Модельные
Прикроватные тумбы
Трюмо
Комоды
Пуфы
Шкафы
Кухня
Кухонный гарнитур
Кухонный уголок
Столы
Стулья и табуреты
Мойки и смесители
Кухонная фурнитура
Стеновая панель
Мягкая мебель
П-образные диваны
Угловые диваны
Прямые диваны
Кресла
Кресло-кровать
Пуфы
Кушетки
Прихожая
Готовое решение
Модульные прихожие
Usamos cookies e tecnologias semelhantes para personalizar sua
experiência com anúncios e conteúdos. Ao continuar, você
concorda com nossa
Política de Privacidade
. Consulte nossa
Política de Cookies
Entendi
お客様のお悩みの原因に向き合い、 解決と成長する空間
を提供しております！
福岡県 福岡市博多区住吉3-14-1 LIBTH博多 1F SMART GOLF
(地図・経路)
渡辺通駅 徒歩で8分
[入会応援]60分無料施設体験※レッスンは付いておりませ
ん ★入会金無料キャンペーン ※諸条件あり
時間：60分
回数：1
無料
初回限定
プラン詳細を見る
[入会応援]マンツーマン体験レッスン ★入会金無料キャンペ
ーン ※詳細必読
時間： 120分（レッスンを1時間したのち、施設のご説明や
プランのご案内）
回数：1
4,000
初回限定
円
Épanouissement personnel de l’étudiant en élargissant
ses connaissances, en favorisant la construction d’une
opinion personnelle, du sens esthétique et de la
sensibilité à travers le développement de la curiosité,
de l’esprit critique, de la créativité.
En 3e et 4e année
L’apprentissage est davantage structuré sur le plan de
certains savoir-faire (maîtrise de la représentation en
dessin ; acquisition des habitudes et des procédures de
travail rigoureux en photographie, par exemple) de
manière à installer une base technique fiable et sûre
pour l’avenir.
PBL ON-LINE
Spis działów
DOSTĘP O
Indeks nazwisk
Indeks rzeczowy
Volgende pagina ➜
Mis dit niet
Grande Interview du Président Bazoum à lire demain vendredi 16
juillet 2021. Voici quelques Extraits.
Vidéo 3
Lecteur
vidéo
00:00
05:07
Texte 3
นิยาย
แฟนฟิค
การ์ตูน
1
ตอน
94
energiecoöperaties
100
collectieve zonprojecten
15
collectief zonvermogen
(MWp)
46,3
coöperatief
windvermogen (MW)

**INSTRUCTION**
Copy out all of the data. Keep every word unchanged.

**SOLUTION**
Модельные
Прикроватные тумбы
Трюмо
Комоды
Пуфы
Шкафы
Кухня
Кухонный гарнитур
Кухонный уголок
Столы
Стулья и табуреты
Мойки и смесители
Кухонная фурнитура
Стеновая панель
Мягкая мебель
П-образные диваны
Угловые диваны
Прямые диваны
Кресла
Кресло-кровать
Пуфы
Кушетки
Прихожая
Готовое решение
Модульные прихожие
Usamos cookies e tecnologias semelhantes para personalizar sua
experiência com anúncios e conteúdos. Ao continuar, você
concorda com nossa
Política de Privacidade
. Consulte nossa
Política de Cookies
Entendi
お客様のお悩みの原因に向き合い、 解決と成長する空間
を提供しております！
福岡県 福岡市博多区住吉3-14-1 LIBTH博多 1F SMART GOLF
(地図・経路)
渡辺通駅 徒歩で8分
[入会応援]60分無料施設体験※レッスンは付いておりませ
ん ★入会金無料キャンペーン ※諸条件あり
時間：60分
回数：1
無料
初回限定
プラン詳細を見る
[入会応援]マンツーマン体験レッスン ★入会金無料キャンペ
ーン ※詳細必読
時間： 120分（レッスンを1時間したのち、施設のご説明や
プランのご案内）
回数：1
4,000
初回限定
円
Épanouissement personnel de l’étudiant en élargissant
ses connaissances, en favorisant la construction d’une
opinion personnelle, du sens esthétique et de la
sensibilité à travers le développement de la curiosité,
de l’esprit critique, de la créativité.
En 3e et 4e année
L’apprentissage est davantage structuré sur le plan de
certains savoir-faire (maîtrise de la représentation en
dessin ; acquisition des habitudes et des procédures de
travail rigoureux en photographie, par exemple) de
manière à installer une base technique fiable et sûre
pour l’avenir.
PBL ON-LINE
Spis działów
DOSTĘP O
Indeks nazwisk
Indeks rzeczowy
Volgende pagina ➜
Mis dit niet
Grande Interview du Président Bazoum à lire demain vendredi 16
juillet 2021. Voici quelques Extraits.
Vidéo 3
Lecteur
vidéo
00:00
05:07
Texte 3
นิยาย
แฟนฟิค
การ์ตูน
1
ตอน
94
energiecoöperaties
100
collectieve zonprojecten
15
collectief zonvermogen
(MWp)
46,3
coöperatief
windvermogen (MW)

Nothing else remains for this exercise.